Now of course, I’m back in Paris, which is also covered with snow, except here it doesn’t stay white very long because of the excessive population of dogs, DOGS and more DOGS. The reason the French are so fond of dogs, I decided, is because that is the only way they can assure themselves of being loved.

I am getting over a cold which I try to convince myself doesn’t exist. Meanwhile, the cold’s trying to convince me by waking me up at night choking in a flurry of mucus. What have I done to deserve this? Is this the thanks I get for giving up smoking? I was doing so well, too, going to Aerobics classes and jumping up and down to Loud, Throbbing and Mindless Disco Muzak. I will start again once I get over this cold.

When April S. was here she took me to the Folies Bergère where I saw 20 pairs of breasts which all looked the same. The boy dancers were real cute and all in all nous avons un temps.

I heard there were monsoon conditions in Northern California. Hope your cottage is holding up. Just the perfect weather to curl up to your television and groove on Let’s Make a Deal …

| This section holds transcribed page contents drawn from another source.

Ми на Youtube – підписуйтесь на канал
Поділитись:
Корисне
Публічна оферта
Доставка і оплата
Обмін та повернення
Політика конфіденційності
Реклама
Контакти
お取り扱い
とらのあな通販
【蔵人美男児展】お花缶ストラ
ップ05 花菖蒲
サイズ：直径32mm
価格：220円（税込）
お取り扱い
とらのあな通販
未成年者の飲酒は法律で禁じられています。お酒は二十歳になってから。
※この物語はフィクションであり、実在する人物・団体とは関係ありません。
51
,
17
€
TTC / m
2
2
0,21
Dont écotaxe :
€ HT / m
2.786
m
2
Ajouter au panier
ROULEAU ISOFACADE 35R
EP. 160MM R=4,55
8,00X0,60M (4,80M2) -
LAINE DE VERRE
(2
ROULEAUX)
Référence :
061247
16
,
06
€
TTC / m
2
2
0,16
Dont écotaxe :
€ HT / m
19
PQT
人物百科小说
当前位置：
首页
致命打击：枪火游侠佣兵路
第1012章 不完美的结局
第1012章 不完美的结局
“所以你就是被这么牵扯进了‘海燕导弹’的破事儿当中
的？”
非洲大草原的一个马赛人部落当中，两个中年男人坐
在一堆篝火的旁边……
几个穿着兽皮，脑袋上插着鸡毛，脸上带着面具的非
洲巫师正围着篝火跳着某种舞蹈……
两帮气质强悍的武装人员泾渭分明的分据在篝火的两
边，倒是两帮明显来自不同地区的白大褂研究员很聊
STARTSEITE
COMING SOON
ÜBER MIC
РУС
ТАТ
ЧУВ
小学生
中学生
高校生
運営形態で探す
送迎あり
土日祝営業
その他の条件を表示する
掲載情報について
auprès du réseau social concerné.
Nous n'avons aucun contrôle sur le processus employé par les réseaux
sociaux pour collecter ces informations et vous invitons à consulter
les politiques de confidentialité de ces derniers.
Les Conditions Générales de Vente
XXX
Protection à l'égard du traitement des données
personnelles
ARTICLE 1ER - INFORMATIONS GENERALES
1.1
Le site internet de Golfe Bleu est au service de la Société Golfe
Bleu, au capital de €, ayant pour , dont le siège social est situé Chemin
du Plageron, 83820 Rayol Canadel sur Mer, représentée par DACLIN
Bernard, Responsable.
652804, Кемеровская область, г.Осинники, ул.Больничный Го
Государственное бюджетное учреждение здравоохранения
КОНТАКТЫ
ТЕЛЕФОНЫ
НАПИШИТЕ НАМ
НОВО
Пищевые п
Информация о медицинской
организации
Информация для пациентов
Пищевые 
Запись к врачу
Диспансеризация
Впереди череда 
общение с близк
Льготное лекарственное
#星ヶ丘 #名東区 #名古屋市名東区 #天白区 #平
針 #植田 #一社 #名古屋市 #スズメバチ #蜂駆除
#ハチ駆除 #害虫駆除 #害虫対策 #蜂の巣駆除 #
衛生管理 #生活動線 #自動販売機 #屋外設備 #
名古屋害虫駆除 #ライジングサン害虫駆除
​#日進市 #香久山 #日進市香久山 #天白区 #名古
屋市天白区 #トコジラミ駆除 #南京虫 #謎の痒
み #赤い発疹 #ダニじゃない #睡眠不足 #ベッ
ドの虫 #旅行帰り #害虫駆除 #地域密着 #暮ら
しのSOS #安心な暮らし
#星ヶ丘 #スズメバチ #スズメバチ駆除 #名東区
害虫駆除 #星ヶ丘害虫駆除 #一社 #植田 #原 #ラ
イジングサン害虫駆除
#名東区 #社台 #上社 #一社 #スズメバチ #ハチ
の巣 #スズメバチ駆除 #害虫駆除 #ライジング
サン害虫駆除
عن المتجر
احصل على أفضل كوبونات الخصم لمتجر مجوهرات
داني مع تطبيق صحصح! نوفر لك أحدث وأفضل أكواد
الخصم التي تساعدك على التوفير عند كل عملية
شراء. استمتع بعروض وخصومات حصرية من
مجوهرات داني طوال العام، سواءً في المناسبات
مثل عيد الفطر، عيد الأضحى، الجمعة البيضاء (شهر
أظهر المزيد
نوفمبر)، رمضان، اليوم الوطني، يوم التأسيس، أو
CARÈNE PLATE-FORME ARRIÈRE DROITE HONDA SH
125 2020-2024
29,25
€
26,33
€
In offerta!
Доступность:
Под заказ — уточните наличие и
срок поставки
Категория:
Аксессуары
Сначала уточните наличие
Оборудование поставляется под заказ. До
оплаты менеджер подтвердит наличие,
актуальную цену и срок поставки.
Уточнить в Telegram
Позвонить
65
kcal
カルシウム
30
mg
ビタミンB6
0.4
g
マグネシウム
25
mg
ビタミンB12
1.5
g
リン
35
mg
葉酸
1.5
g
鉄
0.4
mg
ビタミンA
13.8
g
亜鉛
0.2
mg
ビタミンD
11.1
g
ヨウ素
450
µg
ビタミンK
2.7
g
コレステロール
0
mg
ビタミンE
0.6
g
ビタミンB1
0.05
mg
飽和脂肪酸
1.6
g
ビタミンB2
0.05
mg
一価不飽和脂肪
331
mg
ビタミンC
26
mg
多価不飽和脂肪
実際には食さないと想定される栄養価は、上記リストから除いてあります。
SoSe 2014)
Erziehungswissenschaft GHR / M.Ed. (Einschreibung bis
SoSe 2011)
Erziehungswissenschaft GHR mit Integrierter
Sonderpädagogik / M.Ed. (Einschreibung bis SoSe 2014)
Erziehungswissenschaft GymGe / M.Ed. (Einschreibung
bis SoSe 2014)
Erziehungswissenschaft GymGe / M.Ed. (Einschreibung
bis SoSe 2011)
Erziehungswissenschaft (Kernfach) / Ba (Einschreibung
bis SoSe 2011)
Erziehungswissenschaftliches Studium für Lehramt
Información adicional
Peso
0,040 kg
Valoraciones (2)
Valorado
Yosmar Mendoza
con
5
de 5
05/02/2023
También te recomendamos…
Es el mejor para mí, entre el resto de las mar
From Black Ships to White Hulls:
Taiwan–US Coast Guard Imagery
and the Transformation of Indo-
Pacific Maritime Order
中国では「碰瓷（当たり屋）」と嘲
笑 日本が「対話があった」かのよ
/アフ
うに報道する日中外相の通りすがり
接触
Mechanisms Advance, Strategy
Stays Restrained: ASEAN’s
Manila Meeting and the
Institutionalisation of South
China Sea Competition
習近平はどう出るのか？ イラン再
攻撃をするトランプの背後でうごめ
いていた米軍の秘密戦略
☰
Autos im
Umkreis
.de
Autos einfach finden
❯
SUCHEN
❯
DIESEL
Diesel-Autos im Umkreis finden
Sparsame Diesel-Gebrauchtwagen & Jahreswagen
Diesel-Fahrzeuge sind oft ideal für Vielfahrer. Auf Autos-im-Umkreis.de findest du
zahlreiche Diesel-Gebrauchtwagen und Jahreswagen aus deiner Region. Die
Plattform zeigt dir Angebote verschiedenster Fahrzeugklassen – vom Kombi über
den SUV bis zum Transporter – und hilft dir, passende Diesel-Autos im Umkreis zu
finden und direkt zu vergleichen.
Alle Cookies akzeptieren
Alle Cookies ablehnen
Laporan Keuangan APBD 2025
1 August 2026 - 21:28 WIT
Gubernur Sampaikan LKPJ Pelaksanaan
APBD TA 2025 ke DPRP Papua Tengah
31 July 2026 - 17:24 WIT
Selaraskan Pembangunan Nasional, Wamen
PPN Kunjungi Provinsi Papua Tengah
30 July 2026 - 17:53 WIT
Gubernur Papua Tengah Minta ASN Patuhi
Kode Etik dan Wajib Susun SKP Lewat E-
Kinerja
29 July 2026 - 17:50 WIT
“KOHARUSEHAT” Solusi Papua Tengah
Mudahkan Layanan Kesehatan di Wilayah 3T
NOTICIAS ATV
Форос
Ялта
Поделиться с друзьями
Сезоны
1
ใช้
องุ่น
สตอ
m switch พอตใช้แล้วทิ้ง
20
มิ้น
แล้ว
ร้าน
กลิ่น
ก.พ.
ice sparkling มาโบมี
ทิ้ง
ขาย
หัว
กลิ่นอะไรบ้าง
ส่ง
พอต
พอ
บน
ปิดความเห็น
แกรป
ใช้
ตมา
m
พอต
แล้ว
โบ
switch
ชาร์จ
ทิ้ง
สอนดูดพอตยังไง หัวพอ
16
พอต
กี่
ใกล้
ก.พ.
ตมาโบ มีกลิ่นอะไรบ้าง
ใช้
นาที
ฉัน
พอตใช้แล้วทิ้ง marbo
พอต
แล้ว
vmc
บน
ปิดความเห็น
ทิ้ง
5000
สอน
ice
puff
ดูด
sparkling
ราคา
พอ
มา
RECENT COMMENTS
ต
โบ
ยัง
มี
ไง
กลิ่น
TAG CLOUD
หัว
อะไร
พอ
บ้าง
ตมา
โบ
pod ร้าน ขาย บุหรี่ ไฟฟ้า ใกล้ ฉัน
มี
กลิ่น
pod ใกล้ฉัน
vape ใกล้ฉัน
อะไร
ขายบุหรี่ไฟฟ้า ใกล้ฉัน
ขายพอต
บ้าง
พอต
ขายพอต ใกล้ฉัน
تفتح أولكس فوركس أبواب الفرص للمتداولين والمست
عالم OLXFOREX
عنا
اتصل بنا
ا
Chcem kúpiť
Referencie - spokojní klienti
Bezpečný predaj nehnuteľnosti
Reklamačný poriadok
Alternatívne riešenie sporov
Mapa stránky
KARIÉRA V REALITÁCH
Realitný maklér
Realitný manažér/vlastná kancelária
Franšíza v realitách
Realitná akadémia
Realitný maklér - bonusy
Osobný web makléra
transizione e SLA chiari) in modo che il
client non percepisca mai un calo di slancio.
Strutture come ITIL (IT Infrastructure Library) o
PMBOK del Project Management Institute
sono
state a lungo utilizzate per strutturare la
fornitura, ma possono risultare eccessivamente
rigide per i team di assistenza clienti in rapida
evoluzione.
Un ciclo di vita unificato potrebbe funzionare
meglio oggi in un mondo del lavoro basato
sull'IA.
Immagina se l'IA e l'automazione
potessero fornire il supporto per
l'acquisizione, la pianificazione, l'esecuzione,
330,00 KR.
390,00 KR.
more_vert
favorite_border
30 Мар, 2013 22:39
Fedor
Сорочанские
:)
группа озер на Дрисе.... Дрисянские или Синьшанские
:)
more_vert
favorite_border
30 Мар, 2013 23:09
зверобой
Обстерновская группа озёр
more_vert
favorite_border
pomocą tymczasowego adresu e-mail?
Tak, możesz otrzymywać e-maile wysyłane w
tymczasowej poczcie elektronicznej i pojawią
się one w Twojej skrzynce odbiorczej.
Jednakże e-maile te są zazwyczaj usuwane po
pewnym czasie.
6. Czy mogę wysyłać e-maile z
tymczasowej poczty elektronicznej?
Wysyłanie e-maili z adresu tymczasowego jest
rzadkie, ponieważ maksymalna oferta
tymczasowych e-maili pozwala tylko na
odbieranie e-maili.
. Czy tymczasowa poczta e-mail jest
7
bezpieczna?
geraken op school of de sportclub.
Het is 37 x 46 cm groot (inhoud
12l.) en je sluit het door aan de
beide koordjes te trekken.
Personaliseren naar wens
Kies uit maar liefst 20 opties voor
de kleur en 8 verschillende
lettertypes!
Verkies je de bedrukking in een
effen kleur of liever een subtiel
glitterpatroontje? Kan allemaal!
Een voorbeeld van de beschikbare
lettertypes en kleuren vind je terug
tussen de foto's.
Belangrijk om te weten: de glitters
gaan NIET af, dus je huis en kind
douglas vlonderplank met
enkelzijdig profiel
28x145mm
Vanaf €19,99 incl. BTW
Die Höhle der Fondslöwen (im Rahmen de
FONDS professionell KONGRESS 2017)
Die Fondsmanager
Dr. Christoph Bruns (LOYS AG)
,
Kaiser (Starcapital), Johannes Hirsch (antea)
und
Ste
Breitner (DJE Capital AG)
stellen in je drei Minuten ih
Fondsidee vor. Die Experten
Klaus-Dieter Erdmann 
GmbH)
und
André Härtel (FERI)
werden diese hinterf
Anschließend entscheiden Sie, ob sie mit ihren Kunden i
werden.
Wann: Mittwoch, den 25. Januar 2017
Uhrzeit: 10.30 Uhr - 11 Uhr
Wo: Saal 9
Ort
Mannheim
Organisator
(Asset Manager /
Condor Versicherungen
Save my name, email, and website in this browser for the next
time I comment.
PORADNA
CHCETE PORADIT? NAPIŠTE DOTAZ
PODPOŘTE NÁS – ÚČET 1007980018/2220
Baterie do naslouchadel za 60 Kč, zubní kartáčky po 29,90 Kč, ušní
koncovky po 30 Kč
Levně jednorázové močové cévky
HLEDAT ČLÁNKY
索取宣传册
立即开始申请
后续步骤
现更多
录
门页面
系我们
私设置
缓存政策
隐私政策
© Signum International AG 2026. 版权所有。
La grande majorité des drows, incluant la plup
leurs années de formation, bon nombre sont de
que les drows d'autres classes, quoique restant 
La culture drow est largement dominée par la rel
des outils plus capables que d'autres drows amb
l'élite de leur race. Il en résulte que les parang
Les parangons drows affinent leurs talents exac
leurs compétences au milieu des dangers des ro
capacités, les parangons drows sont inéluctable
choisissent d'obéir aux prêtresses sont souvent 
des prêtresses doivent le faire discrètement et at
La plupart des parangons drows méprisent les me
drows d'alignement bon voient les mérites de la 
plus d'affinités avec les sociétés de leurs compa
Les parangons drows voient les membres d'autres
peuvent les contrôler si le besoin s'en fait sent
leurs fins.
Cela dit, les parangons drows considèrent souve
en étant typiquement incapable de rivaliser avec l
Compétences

Je t’envoie mes tendresses avec une grosse baiser—

Peter

[1] Spry was a popular brand of vegetable shortening.

*****

On New Years 1982-83

African Pastoral

To be read while sifting rice or other grain

~

Haze lines the horizon

beyond the village.

My lover is far away.

And the bare dry branches

rustle in the wind

reassuring me:

The austerity is only

that of a season.

Soon the dry spell will end

and my lover will ride

over the summits

—like the first rains—

to me.

 

*****

Forays into nature have never constituted a top priority in my vacation plans. I am not a Field and Stream kind of guy; my wanderlust is best fulfilled in a seat on the terrace of some café which serves decent coffee. A better choice would be somewhere between Paris Match and Interview.

Of course I have a tremendous respect for naturalists who venture through forests and up mountainous ranges for weeks at a time, savoring fresh air, alpine meadows, and all the wonders of flora and fauna. Some of my dearest friends run off to hill and dale with their tents, sleeping bags and compact freeze-dried delicacies. On occasion I have accompanied and surprised myself that I tolerated a sleeping bag with no air mattress, survived getting saturated by camp fire smoke and enjoyed a decent cup of coffee in the brisk, pine-scented morning air. But these were at the most weekend excursions, accompanied by a Coleman cooler stocked with delectable perishables, and a car trunk no further than 500 yards from our camping site stocked with red wine for the evenings around the campfire. Occasionally these outings included the invasion of mosquitoes, and I would bear the oil and gas repellants. Weather blessed these short excursions with an absence of rainfall. Twice I allowed myself an entire week of car-camping in T_

*****

We have arrived late at the Grand Canyon’s North Rim, just as the last rays of sun are doing their work of coloring the different angles of the canyon wall. My partner unleashes his camera with his endearing, almost boyish enthusiasm for the rapidly fading pageant before him. I stare at the seeming infinite expanse below and see God’s terrible face, eternal and unrelenting, dwarfing me to the point where I could be a leaf blown by a gush of wind into the abyss. My eyes wander over the vastness where God has made his signature of terrible beauty…

*****

grandcanyonsunset_summer1993

Grand Canyon Sunset—Summer 1993

2 Comments

Filed under Memoir

2 responses to “From the Journals of Peter Marshall Bell

  1. Norman Jacobs

    What we leave behind is our connection to others, our influence on the culture of our society. And a good part of that is our words.

    • Thank you dear friend for your insightful comment. Words do indeed bring people together. Or sometimes, perhaps temporarily, drive them apart. Old friends, former students and colleagues, our children, siblings and spouses, former and current – mine, Peter’s, Jack’s – and new acquaintances all warm the heart, stimulate discussions anew. It would be such an impoverished world without human connection.